** What you need to do **
Please copy out every line of the records below, swapping each "Haziran" for "Temmuz" and leaving everything else as it is.

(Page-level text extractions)
----

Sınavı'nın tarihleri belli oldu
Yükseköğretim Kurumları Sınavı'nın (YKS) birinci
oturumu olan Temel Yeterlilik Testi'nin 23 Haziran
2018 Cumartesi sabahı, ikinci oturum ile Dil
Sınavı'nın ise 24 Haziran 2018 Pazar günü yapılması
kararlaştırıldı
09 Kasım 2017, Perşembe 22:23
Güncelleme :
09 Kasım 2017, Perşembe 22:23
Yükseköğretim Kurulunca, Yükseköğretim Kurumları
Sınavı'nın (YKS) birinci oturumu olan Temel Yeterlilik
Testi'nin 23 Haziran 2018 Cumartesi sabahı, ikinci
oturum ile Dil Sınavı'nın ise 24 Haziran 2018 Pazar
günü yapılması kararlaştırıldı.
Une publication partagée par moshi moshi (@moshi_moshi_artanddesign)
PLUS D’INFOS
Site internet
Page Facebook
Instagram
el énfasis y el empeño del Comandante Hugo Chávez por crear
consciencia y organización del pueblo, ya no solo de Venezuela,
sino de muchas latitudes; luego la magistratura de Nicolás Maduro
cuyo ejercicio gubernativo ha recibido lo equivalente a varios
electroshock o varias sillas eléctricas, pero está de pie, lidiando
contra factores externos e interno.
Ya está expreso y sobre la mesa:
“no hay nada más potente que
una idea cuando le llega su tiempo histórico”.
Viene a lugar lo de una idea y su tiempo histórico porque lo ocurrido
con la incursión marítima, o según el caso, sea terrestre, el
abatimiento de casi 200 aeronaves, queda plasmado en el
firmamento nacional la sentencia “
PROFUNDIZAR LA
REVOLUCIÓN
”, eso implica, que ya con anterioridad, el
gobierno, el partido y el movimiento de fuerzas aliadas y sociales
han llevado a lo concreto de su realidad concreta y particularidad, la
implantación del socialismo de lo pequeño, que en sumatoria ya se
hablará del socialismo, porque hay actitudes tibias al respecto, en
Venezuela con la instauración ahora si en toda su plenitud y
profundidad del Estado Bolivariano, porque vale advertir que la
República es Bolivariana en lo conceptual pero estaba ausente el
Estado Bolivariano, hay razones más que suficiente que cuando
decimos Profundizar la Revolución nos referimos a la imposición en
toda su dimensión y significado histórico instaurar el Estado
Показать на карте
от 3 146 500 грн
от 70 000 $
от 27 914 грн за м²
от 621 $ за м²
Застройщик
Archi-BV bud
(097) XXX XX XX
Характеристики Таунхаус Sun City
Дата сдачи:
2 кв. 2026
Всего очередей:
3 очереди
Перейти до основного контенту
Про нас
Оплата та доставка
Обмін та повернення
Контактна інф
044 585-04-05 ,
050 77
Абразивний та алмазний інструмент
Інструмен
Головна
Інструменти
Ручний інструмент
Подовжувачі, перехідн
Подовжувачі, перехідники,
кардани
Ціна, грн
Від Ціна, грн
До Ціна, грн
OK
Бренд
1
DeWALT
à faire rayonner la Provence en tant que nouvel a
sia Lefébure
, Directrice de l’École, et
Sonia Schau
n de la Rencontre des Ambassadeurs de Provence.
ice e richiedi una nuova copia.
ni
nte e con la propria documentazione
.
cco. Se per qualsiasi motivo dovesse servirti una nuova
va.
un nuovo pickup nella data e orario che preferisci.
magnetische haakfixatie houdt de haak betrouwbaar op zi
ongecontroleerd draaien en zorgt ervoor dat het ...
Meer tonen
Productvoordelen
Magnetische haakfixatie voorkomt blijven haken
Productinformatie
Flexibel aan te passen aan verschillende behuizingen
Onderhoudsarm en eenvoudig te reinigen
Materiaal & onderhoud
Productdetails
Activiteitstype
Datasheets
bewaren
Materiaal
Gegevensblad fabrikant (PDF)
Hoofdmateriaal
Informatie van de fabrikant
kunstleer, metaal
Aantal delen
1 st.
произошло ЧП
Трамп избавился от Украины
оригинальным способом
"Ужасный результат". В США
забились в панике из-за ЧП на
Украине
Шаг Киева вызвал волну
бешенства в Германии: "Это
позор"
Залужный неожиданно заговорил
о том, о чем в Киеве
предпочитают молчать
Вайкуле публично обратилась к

----

** Answer to the exercise **
Sınavı'nın tarihleri belli oldu
Yükseköğretim Kurumları Sınavı'nın (YKS) birinci
oturumu olan Temel Yeterlilik Testi'nin 23 Temmuz
2018 Cumartesi sabahı, ikinci oturum ile Dil
Sınavı'nın ise 24 Temmuz 2018 Pazar günü yapılması
kararlaştırıldı
09 Kasım 2017, Perşembe 22:23
Güncelleme :
09 Kasım 2017, Perşembe 22:23
Yükseköğretim Kurulunca, Yükseköğretim Kurumları
Sınavı'nın (YKS) birinci oturumu olan Temel Yeterlilik
Testi'nin 23 Temmuz 2018 Cumartesi sabahı, ikinci
oturum ile Dil Sınavı'nın ise 24 Temmuz 2018 Pazar
günü yapılması kararlaştırıldı.
Une publication partagée par moshi moshi (@moshi_moshi_artanddesign)
PLUS D’INFOS
Site internet
Page Facebook
Instagram
el énfasis y el empeño del Comandante Hugo Chávez por crear
consciencia y organización del pueblo, ya no solo de Venezuela,
sino de muchas latitudes; luego la magistratura de Nicolás Maduro
cuyo ejercicio gubernativo ha recibido lo equivalente a varios
electroshock o varias sillas eléctricas, pero está de pie, lidiando
contra factores externos e interno.
Ya está expreso y sobre la mesa:
“no hay nada más potente que
una idea cuando le llega su tiempo histórico”.
Viene a lugar lo de una idea y su tiempo histórico porque lo ocurrido
con la incursión marítima, o según el caso, sea terrestre, el
abatimiento de casi 200 aeronaves, queda plasmado en el
firmamento nacional la sentencia “
PROFUNDIZAR LA
REVOLUCIÓN
”, eso implica, que ya con anterioridad, el
gobierno, el partido y el movimiento de fuerzas aliadas y sociales
han llevado a lo concreto de su realidad concreta y particularidad, la
implantación del socialismo de lo pequeño, que en sumatoria ya se
hablará del socialismo, porque hay actitudes tibias al respecto, en
Venezuela con la instauración ahora si en toda su plenitud y
profundidad del Estado Bolivariano, porque vale advertir que la
República es Bolivariana en lo conceptual pero estaba ausente el
Estado Bolivariano, hay razones más que suficiente que cuando
decimos Profundizar la Revolución nos referimos a la imposición en
toda su dimensión y significado histórico instaurar el Estado
Показать на карте
от 3 146 500 грн
от 70 000 $
от 27 914 грн за м²
от 621 $ за м²
Застройщик
Archi-BV bud
(097) XXX XX XX
Характеристики Таунхаус Sun City
Дата сдачи:
2 кв. 2026
Всего очередей:
3 очереди
Перейти до основного контенту
Про нас
Оплата та доставка
Обмін та повернення
Контактна інф
044 585-04-05 ,
050 77
Абразивний та алмазний інструмент
Інструмен
Головна
Інструменти
Ручний інструмент
Подовжувачі, перехідн
Подовжувачі, перехідники,
кардани
Ціна, грн
Від Ціна, грн
До Ціна, грн
OK
Бренд
1
DeWALT
à faire rayonner la Provence en tant que nouvel a
sia Lefébure
, Directrice de l’École, et
Sonia Schau
n de la Rencontre des Ambassadeurs de Provence.
ice e richiedi una nuova copia.
ni
nte e con la propria documentazione
.
cco. Se per qualsiasi motivo dovesse servirti una nuova
va.
un nuovo pickup nella data e orario che preferisci.
magnetische haakfixatie houdt de haak betrouwbaar op zi
ongecontroleerd draaien en zorgt ervoor dat het ...
Meer tonen
Productvoordelen
Magnetische haakfixatie voorkomt blijven haken
Productinformatie
Flexibel aan te passen aan verschillende behuizingen
Onderhoudsarm en eenvoudig te reinigen
Materiaal & onderhoud
Productdetails
Activiteitstype
Datasheets
bewaren
Materiaal
Gegevensblad fabrikant (PDF)
Hoofdmateriaal
Informatie van de fabrikant
kunstleer, metaal
Aantal delen
1 st.
произошло ЧП
Трамп избавился от Украины
оригинальным способом
"Ужасный результат". В США
забились в панике из-за ЧП на
Украине
Шаг Киева вызвал волну
бешенства в Германии: "Это
позор"
Залужный неожиданно заговорил
о том, о чем в Киеве
предпочитают молчать
Вайкуле публично обратилась к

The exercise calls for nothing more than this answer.